Despite LSTM being the superior system, they found that Markov-generated Tweets worked just as well.
This type of generated Tweet also had the benefit of taking milliseconds to train, and the model can be used on any language.
Interestingly, the team found out that keeping their Tweets topical to the targets was far easier than expected. “At first we were doing a lot of topic modeling,” said Seymour. “But then we found a bag of words worked really friggin’ well.”
The final step was to automatically send out the generated Tweet at a random time during which the victim was known to be active.
Did you know that the Twitter API can return activity history? It sure can.
In the team’s pilot program, they started looking at hashtags like #cat, #infosec, and #pokemongo.

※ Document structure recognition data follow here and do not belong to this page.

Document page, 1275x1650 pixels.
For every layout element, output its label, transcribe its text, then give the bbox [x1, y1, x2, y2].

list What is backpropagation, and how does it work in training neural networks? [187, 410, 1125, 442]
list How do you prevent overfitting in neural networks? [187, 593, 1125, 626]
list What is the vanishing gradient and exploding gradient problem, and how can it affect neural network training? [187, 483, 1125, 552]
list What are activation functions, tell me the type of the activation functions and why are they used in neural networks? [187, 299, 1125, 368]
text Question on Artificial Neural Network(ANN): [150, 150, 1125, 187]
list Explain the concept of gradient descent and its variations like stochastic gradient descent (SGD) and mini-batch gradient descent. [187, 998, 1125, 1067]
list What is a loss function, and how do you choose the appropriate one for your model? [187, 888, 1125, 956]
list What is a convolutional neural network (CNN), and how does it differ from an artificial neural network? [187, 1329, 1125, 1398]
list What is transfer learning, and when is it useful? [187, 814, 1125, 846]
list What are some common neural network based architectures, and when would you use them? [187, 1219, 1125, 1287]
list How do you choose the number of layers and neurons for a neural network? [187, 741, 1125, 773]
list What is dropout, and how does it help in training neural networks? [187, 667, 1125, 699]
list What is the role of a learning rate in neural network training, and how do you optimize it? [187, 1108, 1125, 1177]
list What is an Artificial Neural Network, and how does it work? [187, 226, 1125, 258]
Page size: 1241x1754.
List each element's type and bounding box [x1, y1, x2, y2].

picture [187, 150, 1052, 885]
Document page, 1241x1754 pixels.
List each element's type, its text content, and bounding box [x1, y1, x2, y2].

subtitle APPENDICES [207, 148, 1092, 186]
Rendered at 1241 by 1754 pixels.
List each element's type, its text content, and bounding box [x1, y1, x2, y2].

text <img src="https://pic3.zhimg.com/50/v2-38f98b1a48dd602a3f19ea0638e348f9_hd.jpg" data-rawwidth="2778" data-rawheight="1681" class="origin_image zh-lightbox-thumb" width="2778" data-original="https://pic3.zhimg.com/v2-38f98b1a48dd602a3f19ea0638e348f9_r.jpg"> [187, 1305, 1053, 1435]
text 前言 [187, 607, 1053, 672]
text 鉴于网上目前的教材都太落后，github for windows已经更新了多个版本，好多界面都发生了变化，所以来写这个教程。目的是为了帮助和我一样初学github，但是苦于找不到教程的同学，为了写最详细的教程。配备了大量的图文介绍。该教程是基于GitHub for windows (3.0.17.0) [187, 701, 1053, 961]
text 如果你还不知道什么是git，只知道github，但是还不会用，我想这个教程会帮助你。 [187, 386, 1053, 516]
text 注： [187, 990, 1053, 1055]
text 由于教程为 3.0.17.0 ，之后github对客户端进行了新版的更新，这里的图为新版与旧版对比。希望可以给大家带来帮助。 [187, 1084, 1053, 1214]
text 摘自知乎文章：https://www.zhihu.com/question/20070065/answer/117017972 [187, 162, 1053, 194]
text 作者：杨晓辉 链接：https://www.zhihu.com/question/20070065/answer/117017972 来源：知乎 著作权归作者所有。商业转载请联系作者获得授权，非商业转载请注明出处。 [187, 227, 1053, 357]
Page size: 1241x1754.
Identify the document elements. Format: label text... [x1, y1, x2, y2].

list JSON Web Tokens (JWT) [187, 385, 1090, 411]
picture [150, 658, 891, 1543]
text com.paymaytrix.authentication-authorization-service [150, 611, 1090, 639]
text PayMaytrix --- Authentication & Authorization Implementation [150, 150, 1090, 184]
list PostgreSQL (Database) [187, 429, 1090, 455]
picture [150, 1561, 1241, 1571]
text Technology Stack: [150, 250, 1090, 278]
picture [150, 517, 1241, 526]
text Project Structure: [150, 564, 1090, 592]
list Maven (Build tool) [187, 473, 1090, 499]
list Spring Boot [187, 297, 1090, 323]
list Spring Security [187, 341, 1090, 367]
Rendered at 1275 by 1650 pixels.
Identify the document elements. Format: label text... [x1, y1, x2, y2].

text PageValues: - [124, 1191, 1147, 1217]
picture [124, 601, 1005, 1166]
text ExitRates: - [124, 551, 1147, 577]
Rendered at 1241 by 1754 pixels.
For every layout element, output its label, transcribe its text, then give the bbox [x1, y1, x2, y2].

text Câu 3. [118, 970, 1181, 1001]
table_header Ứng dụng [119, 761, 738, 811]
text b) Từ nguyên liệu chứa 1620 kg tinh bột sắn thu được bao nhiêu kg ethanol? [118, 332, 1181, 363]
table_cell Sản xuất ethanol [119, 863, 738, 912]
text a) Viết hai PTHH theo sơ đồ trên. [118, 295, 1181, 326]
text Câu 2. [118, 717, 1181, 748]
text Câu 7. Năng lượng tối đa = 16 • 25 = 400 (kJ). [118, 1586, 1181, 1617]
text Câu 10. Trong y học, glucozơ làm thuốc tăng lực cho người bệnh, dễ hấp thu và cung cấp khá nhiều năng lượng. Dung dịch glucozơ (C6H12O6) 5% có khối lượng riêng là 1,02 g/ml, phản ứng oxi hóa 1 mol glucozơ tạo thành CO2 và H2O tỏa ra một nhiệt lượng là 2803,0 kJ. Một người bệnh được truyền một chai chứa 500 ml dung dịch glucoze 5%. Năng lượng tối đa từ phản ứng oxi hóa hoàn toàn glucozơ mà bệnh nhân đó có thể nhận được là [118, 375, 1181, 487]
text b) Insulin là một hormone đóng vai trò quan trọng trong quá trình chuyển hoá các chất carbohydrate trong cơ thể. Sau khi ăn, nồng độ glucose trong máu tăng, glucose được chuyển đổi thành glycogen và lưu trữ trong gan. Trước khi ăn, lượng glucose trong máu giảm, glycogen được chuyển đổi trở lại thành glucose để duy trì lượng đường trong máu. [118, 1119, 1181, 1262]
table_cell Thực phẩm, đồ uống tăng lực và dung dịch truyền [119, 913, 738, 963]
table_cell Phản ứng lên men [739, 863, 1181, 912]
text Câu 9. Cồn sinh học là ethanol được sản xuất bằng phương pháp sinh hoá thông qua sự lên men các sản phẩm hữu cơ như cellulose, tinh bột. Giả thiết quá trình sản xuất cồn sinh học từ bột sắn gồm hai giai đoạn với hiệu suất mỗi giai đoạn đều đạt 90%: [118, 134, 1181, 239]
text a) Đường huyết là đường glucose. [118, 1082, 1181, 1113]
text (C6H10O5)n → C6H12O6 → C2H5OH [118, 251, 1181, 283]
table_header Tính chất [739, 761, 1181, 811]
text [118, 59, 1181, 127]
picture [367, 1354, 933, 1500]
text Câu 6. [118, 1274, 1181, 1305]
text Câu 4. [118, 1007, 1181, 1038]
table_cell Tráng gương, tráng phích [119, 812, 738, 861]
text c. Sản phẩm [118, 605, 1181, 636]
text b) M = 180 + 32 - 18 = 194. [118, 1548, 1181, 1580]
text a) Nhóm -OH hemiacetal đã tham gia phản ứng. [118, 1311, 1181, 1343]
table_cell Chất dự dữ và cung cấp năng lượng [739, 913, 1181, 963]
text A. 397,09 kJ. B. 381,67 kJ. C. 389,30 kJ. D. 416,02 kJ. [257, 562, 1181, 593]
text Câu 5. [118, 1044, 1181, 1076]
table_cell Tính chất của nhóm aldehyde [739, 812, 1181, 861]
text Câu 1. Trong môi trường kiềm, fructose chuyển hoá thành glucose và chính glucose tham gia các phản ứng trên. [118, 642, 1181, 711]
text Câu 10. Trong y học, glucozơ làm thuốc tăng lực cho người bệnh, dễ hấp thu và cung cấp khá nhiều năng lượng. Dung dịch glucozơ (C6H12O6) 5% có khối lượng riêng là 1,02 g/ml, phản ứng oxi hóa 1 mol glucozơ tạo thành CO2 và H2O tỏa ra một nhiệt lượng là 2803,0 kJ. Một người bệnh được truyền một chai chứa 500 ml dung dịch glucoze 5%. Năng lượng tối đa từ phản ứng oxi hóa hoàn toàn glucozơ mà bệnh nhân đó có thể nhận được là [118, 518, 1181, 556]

To their surprise, the benign links included with their generated Tweets were being clicked on 17 percent of the time after only two hours.
Two days later saw a 30 to 60 percent click through rate, depending on how strictly you define a “real” user on bot-infested Twitter.
This easily beat existing data on generated spam messages, which the team said had a success rate of about 5-14 percent.
It was a little short of the 45 percent accuracy of highly-targeted spear phishing messages, but the team pointed out that their Tweets were created with a fraction of the time and labor.
Many tech companies, like Google, Facebook, and Microsoft, have declared that the next big thing are bots.
These would-be digital representatives would speak or type with you naturally, and could help you find your way home or purchase movie tickets for you. What these researchers propose is that in addition to helpful bots, bad bots may be watching you as well.